# [Study questions]
• a. What does the text on information goods say the separation of value creation and revenue processes introduces?
• b. Please carry the text on information goods forward from its final sentence.

# [Text block]
Data is the most liquid commodity market in the world. In the smartphone era, unless extreme precautions are taken, everywhere you go, everything you say, and everything you consume is quantifiable among the infinite spectrum of the information goods markets. Information goods, being inherently nonphysical bits of data, can be conceptualized, crafted, produced, or manufactured, disseminated, and consumed exclusively as digital entities. The internet, along with other digital technologies for computation and communication, serves as a comprehensive e-commerce infrastructure, facilitating the entire life cycle of designing, producing, distributing, and consuming a wide array of information goods. The seamless transition of existing information goods from traditional formats to digital formats is easily achievable, not to mention the collection of media formats completely infeasible in the analog world.

A preliminary examination of products within the information goods industry reveals that, while they all exist as pure information products and are uniformly impacted by technological advancements, their respective markets undergo distinct economic transformation processes. These variations in market evolution are inherently tied to differences in product characteristics, production methods, distribution channels, and consumption patterns. Notably, the separation of value creation and revenue processes introduces opportunistic scenarios, potentially leaving established market players with unprofitable customer bases and costly yet diminishing value-creation processes.

# [Information]
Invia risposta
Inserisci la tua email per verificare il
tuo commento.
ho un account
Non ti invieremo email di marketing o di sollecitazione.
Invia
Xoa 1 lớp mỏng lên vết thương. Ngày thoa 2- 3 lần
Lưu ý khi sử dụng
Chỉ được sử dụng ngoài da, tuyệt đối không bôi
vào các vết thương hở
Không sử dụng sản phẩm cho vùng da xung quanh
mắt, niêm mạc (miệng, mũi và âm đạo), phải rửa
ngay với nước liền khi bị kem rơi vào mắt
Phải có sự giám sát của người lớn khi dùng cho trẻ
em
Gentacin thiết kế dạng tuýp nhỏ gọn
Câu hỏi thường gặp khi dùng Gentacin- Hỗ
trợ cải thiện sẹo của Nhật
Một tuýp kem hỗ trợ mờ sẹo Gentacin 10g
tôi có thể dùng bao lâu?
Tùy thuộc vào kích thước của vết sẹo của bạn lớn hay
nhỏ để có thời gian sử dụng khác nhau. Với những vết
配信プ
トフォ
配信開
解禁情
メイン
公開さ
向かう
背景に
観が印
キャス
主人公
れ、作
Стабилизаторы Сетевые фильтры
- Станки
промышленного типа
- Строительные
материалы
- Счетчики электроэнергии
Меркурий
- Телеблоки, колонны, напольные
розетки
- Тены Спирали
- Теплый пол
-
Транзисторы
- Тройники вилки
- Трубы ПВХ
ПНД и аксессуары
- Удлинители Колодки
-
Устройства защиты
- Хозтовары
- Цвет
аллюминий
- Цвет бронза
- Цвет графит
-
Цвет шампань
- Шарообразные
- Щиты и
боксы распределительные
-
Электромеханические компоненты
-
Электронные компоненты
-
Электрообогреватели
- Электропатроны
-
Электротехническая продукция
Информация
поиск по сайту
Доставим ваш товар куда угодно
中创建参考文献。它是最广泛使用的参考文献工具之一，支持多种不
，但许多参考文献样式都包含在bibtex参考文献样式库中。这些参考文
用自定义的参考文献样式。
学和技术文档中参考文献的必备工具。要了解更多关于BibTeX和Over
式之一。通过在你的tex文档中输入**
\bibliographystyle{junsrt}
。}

# [Answers]
• a. Opportunistic scenarios

• b.
Simultaneously, novel organizational architectures may emerge in response to evolving technological conditions, effectively creating and destroying traditional information good markets overnight. The value chains, originally conceived under the assumptions of the traditional information goods economy, undergo radical redesigns as new strategies and tooling materialize in response to the transformative influence of digital production, distribution, and consumption on conventional value propositions for data. For example, mass surveillance was never practical when creating even a single photo meant hours of labor within a specialized photo development room with specific chemical and lightning conditions. Now that there is a camera on every corner, a microphone in every pocket, a ledger entry for every financial transaction, and the means to transmit said data essentially for free across the planet, the market conditions for mass surveillance have unsurprisingly given rise to mass surveillance as a service.

An entirely new industry of “location firms” has grown, with The Markup having demarcated nearly 50 companies selling location data as a service in a 2021 article titled “There’s a Multibillion-Dollar Market for Your Phone’s Location Data” by Keegan and Ng. One such firm, Near, is self-described as curating “one of the world’s largest sources of intelligence on People and Places”, having gathered data representing nearly two billion people across 44 countries. According to a Grand View Research report titled “Location Intelligence Market Size And Share Report, 2030”, the global location intelligence data market cap was worth an estimated “$16.09 billion in 2022 and is projected to grow at a compound annual growth rate (CAGR) of 15.6% from 2023 to 2030”. The market cap of this new information goods industry is mainly “driven by the growing penetration of smart devices and increasing investments in IoT [internet of things] and network services as it facilitates smarter applications and better network connectivity”, giving credence to the idea that technological advancement front-runs network growth which front-runs entirely new forms of e-commerce markets. This, of course, was accelerated by the COVID-19 pandemic, in which government policies resulted in “the increased adoption of location intelligence solutions to manage the changing business scenario as it helps businesses to analyze, map, and share data in terms of the location of their customers”, under the guise of user and societal health.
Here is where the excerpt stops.